Mina and Moritz Solomon

This is a photograph of Moritz and Mina Solomon [nee Schonfeld], my mother's sister, taken in 1972. They were in Israel then, in Ghivat Schmuel.

Aunt Mina was born in Bucharest in 1896. She worked as a clerk until she married Moritz Ticu Solomon. He fought and was wounded in World War I. He became a sergeant in the Romanian Army. He was a self-made man, an oil man who had a small refinery at the entrance of the town of Ploiesti. He built himself a four-floor apartment house, with two apartments per each floor, in Bucharest, on Sfintilor Street. They were the only ones in the family who had a car and a chauffeur. In the early 1930s they had a Daimler, then a Marmon; I had never heard of this make before and I never heard of it again, but I remember the license plate: 676 B. 

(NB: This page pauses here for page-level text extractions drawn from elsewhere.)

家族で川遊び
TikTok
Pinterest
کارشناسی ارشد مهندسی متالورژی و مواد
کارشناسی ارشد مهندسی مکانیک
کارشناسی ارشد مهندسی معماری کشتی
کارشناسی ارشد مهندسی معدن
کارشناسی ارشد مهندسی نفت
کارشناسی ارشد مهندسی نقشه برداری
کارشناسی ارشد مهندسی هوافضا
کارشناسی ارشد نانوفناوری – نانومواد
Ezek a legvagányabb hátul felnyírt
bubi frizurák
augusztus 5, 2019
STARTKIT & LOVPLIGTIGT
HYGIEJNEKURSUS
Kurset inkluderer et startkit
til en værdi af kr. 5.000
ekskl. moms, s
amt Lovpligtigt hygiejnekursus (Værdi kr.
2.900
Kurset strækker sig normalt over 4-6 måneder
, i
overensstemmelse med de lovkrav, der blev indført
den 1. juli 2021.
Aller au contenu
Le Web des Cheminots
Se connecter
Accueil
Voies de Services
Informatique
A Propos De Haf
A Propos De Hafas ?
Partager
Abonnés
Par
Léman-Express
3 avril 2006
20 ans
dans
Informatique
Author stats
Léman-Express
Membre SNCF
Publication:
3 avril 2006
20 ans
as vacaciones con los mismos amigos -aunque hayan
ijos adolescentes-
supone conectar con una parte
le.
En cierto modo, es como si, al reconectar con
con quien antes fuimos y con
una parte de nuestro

Marian Solomon, my cousin, was born in 1921 in Bucharest. He left on a small boat to Palestine in 1942 and spent six months in Izmir [Turkey], until the British let him stay in Cyprus, in 1943. After one year and a half he got to Palestine. He never returned to Romania. He went to the Polytechnic in Beirut [Lebanon], spent a few years in France, and then he settled in Australia, in Sydney, where he became the general manager of some factory. He had two children, a boy, Alan, and a girl, Nathalie. The boy was a sort of young genius of the family; he was Australia's chess champion at the age of 13. In his turn, he has a son, who has recently chosen to become a policeman. My cousin Marian died of leukemia in Sydney in 1980. Mina Solomon died in Tel Aviv in 1986.